» Job: Every line from the opening of the records to the line with "в ювелирном ателье RS" should be restated exactly, with both ends included and the pictures left out.

» The input:
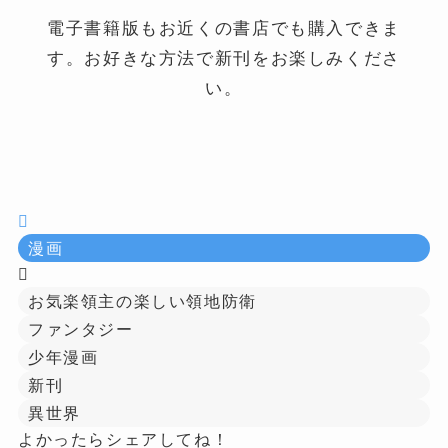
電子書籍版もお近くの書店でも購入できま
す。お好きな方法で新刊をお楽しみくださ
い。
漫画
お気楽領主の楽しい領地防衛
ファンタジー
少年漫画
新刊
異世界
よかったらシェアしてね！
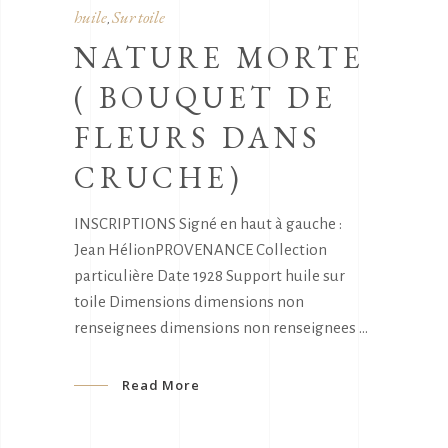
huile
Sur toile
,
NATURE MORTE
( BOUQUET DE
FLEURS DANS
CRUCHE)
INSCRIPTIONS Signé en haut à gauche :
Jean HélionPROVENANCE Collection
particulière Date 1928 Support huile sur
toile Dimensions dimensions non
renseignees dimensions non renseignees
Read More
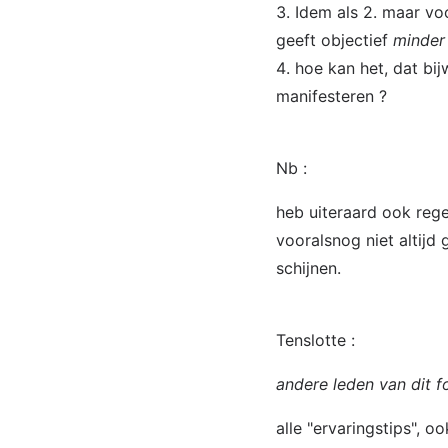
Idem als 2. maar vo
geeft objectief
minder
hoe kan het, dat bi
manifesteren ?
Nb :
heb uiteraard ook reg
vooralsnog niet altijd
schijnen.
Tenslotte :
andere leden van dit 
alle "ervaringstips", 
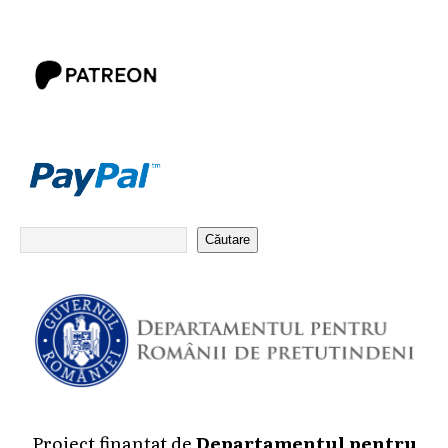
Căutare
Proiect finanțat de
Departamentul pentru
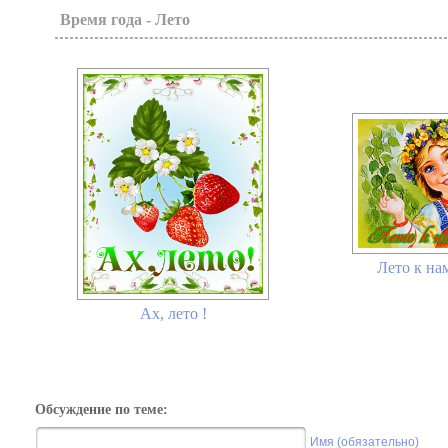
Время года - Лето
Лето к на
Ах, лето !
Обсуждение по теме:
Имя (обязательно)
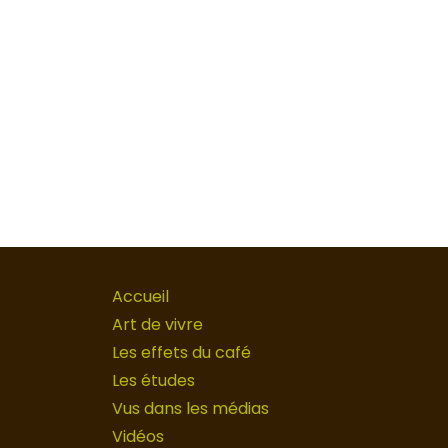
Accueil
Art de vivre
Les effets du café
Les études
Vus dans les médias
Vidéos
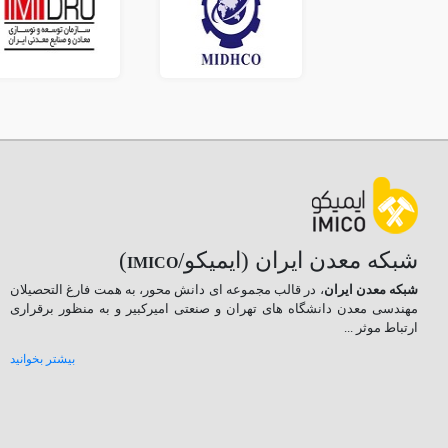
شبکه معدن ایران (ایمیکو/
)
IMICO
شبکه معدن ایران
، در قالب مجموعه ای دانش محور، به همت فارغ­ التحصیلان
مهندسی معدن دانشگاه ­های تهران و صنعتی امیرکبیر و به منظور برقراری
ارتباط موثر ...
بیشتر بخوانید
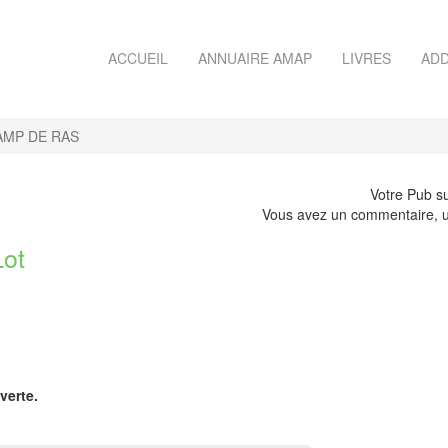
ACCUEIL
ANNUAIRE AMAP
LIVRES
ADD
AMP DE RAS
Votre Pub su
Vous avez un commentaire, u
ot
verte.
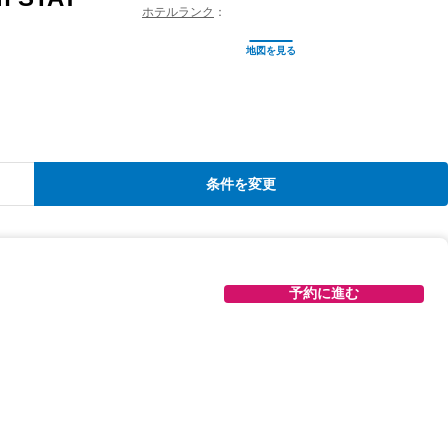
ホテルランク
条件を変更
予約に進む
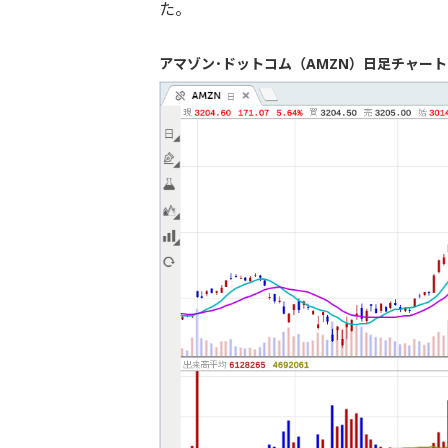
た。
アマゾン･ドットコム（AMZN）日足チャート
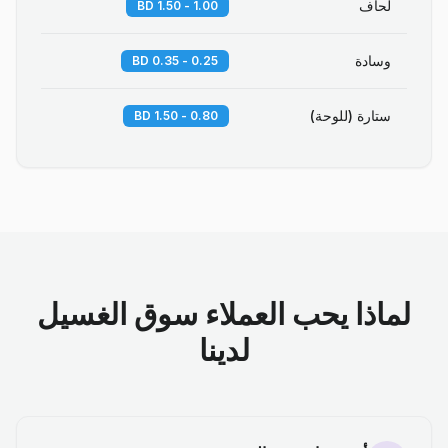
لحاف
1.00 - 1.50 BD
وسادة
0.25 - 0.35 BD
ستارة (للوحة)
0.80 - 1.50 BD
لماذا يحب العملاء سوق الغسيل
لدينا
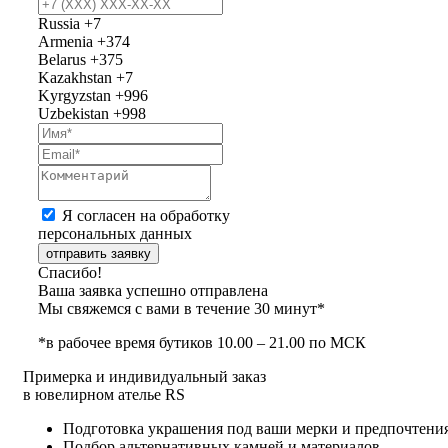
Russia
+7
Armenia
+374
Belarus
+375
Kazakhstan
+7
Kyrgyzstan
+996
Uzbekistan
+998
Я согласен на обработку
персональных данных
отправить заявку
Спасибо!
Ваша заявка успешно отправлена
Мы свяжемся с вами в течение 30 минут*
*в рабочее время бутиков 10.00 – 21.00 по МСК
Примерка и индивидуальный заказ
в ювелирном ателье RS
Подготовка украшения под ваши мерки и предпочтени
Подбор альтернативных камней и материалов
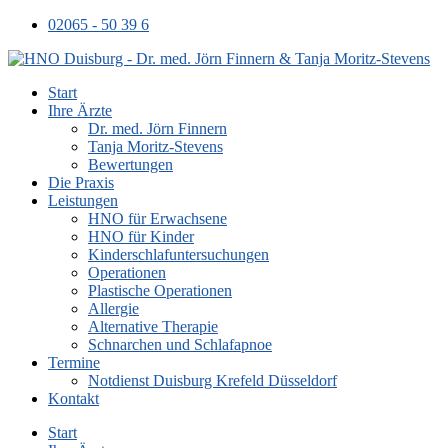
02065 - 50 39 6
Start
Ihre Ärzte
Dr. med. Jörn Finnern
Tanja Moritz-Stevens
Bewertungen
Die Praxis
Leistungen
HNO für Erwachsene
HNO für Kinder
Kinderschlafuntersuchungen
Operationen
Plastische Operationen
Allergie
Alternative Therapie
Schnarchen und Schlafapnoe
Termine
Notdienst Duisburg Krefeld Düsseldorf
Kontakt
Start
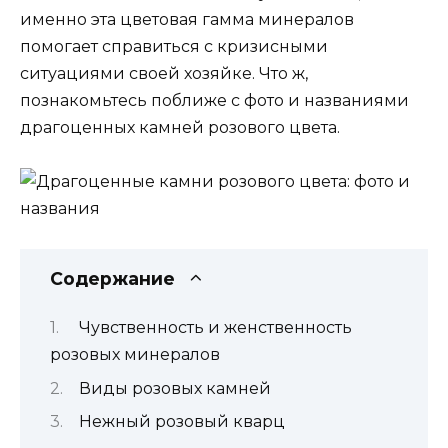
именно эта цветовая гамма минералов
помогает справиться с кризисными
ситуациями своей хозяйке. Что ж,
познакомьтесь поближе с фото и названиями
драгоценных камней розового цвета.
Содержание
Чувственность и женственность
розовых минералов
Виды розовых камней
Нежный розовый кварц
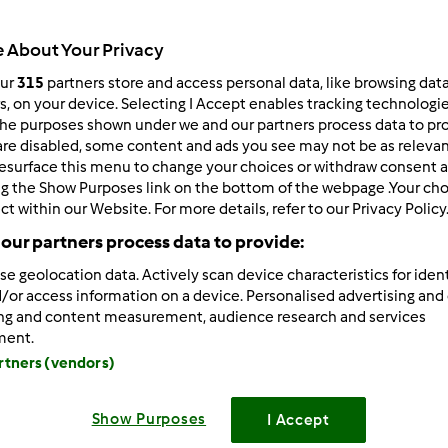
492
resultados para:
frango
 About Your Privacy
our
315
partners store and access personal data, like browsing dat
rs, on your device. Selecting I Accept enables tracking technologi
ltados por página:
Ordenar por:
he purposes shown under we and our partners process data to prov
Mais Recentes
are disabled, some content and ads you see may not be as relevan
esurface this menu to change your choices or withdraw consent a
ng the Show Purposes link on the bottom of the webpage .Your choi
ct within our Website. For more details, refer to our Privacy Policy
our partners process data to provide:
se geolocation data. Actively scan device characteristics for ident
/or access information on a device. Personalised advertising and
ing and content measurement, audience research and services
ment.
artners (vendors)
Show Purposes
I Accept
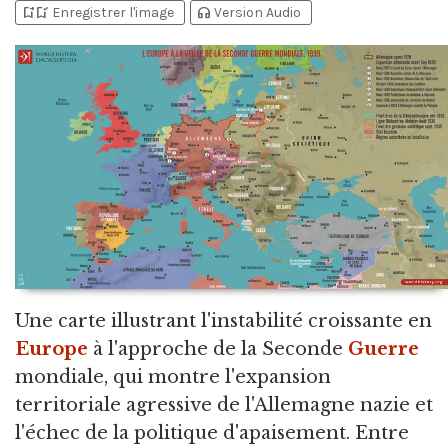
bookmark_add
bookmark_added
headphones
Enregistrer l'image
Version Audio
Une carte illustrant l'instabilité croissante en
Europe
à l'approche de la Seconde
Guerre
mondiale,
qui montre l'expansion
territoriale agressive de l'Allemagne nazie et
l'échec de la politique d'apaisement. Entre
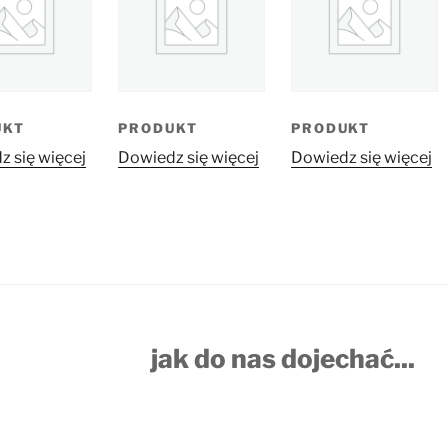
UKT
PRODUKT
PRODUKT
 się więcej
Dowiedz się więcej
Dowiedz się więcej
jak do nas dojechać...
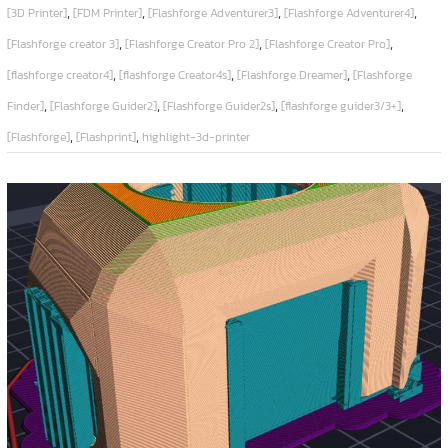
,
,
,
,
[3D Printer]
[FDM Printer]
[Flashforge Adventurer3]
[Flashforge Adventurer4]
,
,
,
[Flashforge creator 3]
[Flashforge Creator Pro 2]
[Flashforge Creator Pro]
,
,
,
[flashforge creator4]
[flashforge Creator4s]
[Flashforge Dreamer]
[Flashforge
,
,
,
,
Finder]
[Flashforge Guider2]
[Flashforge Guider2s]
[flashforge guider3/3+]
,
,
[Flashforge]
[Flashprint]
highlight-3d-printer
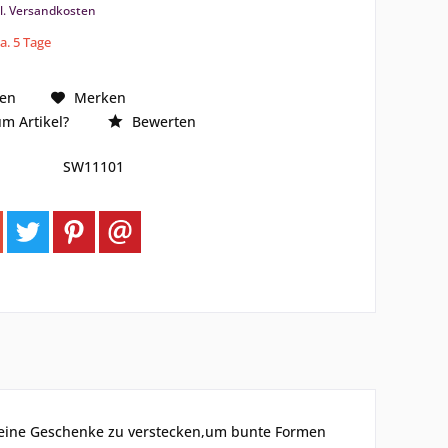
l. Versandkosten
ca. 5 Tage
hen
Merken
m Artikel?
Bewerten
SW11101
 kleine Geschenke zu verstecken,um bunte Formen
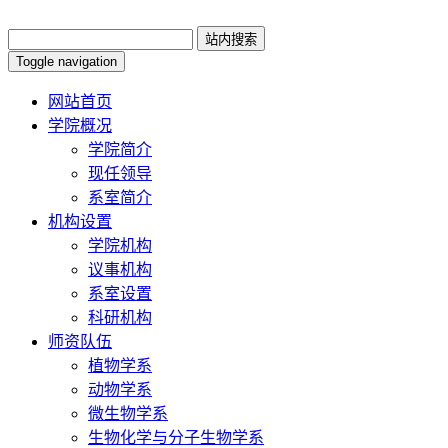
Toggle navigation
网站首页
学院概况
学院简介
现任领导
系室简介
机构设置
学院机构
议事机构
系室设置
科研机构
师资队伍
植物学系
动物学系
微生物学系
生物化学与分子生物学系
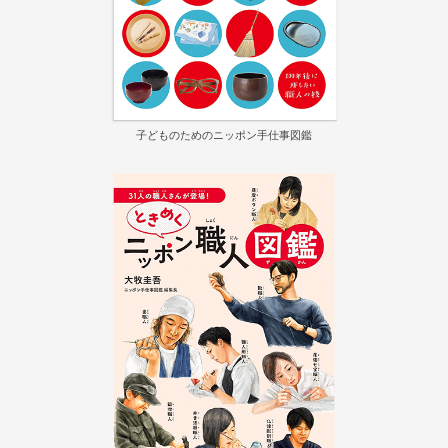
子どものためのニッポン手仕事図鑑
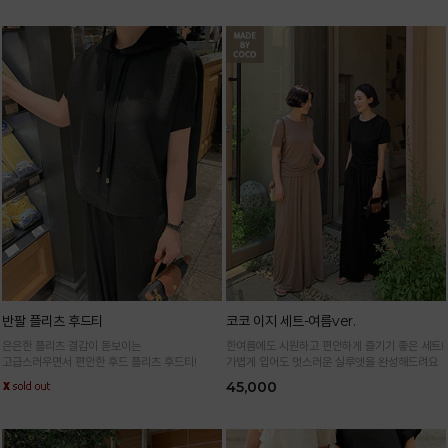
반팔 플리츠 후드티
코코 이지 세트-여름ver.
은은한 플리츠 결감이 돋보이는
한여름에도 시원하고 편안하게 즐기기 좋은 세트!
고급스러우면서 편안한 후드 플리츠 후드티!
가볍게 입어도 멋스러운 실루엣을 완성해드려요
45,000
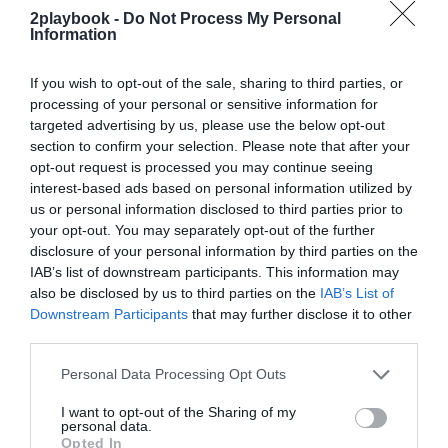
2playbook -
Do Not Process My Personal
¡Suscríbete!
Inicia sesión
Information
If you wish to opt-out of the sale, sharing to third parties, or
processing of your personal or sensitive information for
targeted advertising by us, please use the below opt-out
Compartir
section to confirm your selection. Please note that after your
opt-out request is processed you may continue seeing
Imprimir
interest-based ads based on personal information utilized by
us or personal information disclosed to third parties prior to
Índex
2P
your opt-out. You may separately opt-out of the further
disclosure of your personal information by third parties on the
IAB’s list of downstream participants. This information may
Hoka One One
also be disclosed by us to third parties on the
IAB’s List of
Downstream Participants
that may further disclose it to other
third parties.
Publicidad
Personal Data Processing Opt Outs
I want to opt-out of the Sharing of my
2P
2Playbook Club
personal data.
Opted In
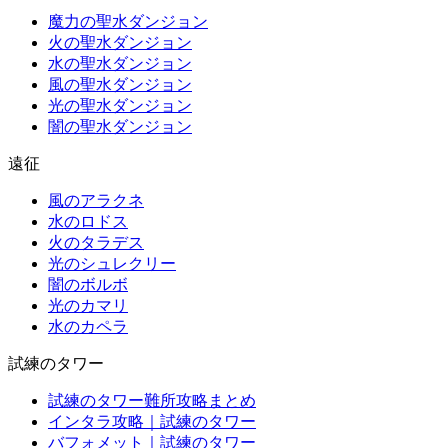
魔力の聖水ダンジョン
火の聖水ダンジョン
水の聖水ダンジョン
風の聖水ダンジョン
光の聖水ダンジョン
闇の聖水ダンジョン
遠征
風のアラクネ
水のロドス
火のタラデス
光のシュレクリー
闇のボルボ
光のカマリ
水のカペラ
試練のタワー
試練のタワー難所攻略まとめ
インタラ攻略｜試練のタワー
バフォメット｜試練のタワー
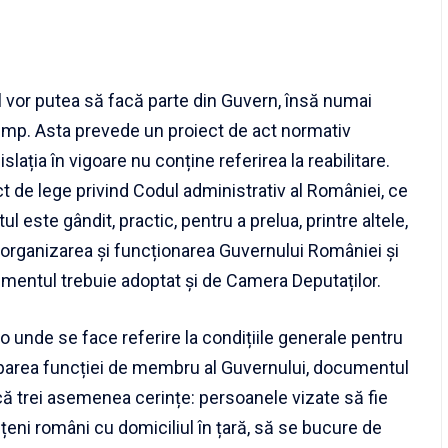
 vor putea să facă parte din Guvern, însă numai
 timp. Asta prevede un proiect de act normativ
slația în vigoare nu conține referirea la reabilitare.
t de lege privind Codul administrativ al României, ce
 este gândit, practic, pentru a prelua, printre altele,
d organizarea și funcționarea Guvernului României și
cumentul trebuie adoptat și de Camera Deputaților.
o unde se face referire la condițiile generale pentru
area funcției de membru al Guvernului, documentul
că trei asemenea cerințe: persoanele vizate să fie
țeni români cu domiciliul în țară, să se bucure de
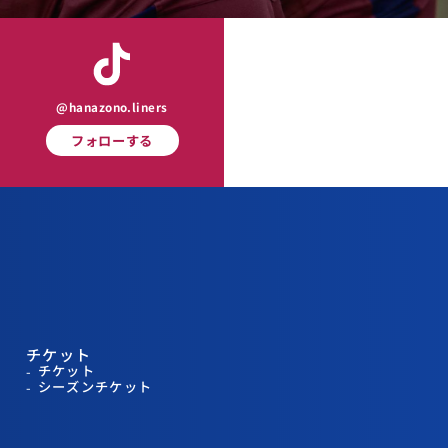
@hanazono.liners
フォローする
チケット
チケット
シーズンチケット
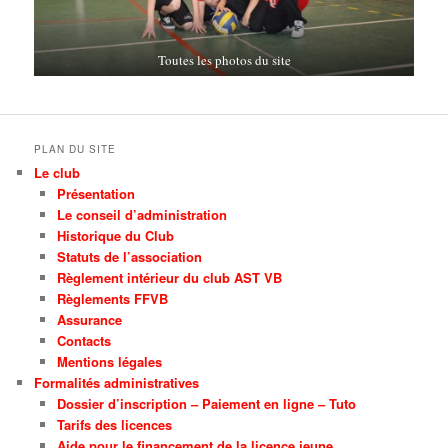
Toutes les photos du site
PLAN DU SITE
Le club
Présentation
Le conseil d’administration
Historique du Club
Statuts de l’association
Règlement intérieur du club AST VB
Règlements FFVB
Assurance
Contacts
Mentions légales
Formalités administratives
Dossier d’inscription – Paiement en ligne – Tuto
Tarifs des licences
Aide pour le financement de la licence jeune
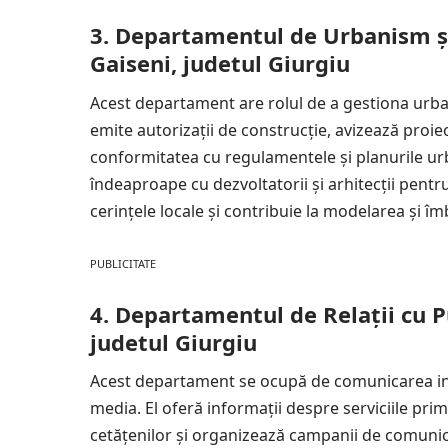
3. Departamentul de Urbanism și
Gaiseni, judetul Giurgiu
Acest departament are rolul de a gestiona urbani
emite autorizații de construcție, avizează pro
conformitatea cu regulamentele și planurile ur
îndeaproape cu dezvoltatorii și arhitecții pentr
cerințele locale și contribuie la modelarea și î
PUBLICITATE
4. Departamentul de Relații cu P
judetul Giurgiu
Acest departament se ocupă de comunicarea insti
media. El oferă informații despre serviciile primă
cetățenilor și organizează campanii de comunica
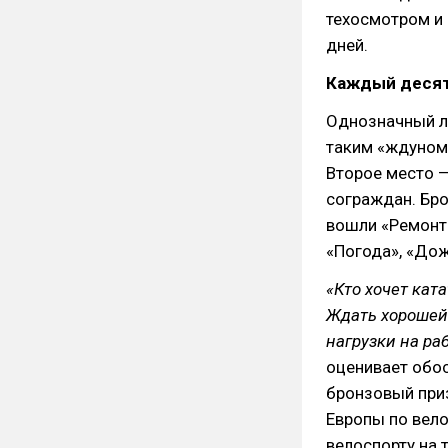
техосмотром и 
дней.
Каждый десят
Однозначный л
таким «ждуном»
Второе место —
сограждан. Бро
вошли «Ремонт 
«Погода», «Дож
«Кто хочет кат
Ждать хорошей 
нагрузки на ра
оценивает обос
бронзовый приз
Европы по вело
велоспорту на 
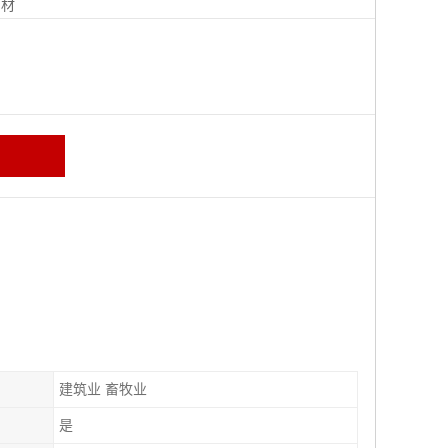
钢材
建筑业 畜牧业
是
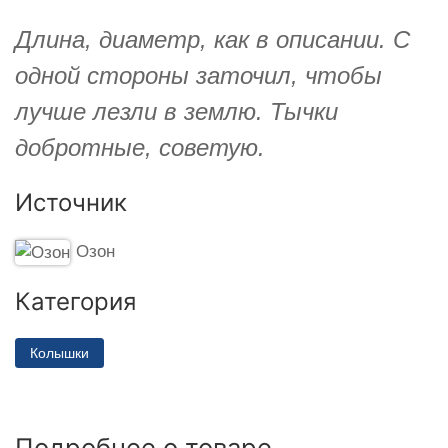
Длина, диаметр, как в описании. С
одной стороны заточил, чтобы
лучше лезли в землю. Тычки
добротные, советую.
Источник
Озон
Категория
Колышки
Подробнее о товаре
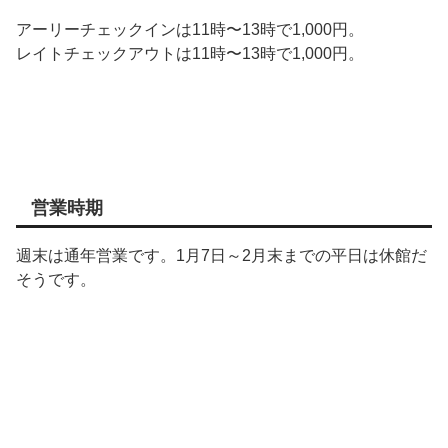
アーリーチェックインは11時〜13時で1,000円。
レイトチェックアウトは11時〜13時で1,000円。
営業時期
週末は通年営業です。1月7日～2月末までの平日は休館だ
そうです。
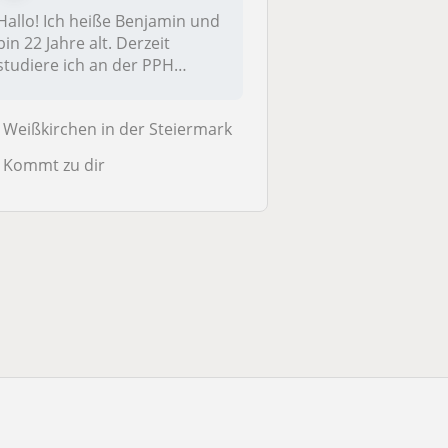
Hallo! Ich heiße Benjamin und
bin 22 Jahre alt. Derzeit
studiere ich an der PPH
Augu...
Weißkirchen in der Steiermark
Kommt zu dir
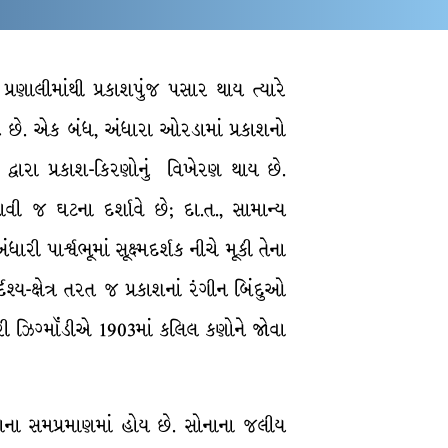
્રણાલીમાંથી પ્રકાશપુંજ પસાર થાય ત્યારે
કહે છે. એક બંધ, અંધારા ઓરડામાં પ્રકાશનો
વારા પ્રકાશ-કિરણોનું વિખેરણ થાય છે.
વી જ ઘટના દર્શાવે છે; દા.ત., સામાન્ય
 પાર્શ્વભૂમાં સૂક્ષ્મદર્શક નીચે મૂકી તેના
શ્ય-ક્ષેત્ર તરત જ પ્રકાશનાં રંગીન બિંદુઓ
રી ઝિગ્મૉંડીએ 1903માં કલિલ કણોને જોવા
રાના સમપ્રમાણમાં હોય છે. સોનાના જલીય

» Answer box:
電子書籍版もお近くの書店でも購入できま
す。お好きな方法で新刊をお楽しみくださ
い。
漫画
お気楽領主の楽しい領地防衛
ファンタジー
少年漫画
新刊
異世界
よかったらシェアしてね！
huile
Sur toile
,
NATURE MORTE
( BOUQUET DE
FLEURS DANS
CRUCHE)
INSCRIPTIONS Signé en haut à gauche :
Jean HélionPROVENANCE Collection
particulière Date 1928 Support huile sur
toile Dimensions dimensions non
renseignees dimensions non renseignees
Read More
Idem als 2. maar vo
geeft objectief
minder
hoe kan het, dat bi
manifesteren ?
Nb :
heb uiteraard ook reg
vooralsnog niet altijd
schijnen.
Tenslotte :
andere leden van dit 
alle "ervaringstips", 
Căutare
Proiect finanțat de
Departamentul pentru
Время года - Лето
Лето к на
Ах, лето !
Обсуждение по теме:
Имя (обязательно)
Accueil
Art de vivre
Les effets du café
Les études
Vus dans les médias
Vidéos
شبکه معدن ایران (ایمیکو/
)
IMICO
شبکه معدن ایران
، در قالب مجموعه ای دانش محور، به همت فارغ­ التحصیلان
مهندسی معدن دانشگاه ­های تهران و صنعتی امیرکبیر و به منظور برقراری
ارتباط موثر ...
بیشتر بخوانید
ACCUEIL
ANNUAIRE AMAP
LIVRES
ADD
AMP DE RAS
Votre Pub su
Vous avez un commentaire, u
ot
verte.
ホテルランク
条件を変更
予約に進む
た。
アマゾン･ドットコム（AMZN）日足チャート
لحاف
1.00 - 1.50 BD
وسادة
0.25 - 0.35 BD
ستارة (للوحة)
0.80 - 1.50 BD
لماذا يحب العملاء سوق الغسيل
لدينا
Russia
+7
Armenia
+374
Belarus
+375
Kazakhstan
+7
Kyrgyzstan
+996
Uzbekistan
+998
Я согласен на обработку
персональных данных
отправить заявку
Спасибо!
Ваша заявка успешно отправлена
Мы свяжемся с вами в течение 30 минут*
*в рабочее время бутиков 10.00 – 21.00 по МСК
Примерка и индивидуальный заказ
в ювелирном ателье RS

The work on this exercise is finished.